→ EXERCISE GOAL: Please pick out and copy every line in the items below that contains the string "answer". Letter case counts.

---------- PROVIDED MATERIAL ----------

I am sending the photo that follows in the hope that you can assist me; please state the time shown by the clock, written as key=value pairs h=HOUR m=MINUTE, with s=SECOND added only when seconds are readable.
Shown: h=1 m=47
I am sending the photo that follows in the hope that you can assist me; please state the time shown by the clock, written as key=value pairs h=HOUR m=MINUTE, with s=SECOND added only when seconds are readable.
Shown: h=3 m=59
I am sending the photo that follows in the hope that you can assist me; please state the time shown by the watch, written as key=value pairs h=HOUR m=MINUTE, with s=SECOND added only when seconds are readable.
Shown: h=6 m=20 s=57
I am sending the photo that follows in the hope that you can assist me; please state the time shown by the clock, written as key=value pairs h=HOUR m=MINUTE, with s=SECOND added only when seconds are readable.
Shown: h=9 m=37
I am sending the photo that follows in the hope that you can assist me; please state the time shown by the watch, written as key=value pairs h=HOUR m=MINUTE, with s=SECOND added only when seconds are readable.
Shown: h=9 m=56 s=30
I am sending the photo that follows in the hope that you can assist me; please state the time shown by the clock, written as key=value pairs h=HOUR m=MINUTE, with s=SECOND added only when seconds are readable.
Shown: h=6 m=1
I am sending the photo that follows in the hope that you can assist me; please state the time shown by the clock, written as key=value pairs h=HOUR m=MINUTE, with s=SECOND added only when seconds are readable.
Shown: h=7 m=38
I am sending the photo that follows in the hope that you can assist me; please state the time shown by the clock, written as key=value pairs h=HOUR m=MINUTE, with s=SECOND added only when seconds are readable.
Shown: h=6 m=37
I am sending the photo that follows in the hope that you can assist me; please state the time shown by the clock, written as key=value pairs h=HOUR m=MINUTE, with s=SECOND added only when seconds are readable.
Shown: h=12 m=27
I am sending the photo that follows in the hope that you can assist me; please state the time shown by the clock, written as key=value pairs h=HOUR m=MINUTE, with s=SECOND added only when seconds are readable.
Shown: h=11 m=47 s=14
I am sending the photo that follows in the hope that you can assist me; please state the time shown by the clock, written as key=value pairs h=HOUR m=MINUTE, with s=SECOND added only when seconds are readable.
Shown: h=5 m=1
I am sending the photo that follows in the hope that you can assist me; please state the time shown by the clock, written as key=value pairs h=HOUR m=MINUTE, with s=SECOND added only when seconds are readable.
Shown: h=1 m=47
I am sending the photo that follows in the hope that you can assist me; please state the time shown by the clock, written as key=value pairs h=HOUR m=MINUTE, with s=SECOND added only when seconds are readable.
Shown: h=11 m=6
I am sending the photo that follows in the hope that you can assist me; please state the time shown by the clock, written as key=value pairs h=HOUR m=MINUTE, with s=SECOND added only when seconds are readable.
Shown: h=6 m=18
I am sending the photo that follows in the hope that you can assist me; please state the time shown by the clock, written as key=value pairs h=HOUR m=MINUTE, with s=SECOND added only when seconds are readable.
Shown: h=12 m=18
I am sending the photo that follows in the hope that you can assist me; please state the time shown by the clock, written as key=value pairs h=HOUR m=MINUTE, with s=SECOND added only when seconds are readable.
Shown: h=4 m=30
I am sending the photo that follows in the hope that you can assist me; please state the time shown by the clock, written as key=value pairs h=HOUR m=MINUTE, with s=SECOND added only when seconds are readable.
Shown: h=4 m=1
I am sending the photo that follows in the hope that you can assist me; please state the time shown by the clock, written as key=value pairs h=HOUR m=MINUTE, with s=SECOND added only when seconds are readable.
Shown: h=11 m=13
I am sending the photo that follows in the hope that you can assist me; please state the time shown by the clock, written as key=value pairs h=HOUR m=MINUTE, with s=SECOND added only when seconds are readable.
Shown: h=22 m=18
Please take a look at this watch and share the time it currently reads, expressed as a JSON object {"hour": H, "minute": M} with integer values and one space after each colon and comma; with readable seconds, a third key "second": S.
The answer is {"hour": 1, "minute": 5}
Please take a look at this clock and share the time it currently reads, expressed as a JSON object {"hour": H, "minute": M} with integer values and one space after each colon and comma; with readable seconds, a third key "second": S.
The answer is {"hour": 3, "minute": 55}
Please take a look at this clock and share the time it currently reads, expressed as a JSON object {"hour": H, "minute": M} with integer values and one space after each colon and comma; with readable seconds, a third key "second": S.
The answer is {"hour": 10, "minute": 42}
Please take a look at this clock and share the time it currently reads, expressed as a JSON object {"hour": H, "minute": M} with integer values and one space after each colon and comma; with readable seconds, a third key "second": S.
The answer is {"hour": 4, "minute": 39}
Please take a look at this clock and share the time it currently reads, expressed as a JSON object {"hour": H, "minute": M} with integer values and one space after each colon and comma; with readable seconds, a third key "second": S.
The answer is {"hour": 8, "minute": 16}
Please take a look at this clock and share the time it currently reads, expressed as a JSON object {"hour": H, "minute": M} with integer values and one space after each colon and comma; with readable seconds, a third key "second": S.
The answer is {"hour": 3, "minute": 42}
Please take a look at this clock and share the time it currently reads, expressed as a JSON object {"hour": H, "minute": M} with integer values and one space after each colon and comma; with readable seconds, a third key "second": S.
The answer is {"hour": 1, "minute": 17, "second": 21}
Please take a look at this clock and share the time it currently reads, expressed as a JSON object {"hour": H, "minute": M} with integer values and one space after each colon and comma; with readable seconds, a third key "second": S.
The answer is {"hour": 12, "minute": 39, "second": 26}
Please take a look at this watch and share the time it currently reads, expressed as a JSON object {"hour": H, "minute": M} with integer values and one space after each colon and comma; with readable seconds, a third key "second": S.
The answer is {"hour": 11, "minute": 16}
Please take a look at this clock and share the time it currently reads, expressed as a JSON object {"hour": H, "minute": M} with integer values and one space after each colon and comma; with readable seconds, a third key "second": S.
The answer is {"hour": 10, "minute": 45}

----------

→ FULL OUTPUT:
The answer is {"hour": 1, "minute": 5}
The answer is {"hour": 3, "minute": 55}
The answer is {"hour": 10, "minute": 42}
The answer is {"hour": 4, "minute": 39}
The answer is {"hour": 8, "minute": 16}
The answer is {"hour": 3, "minute": 42}
The answer is {"hour": 1, "minute": 17, "second": 21}
The answer is {"hour": 12, "minute": 39, "second": 26}
The answer is {"hour": 11, "minute": 16}
The answer is {"hour": 10, "minute": 45}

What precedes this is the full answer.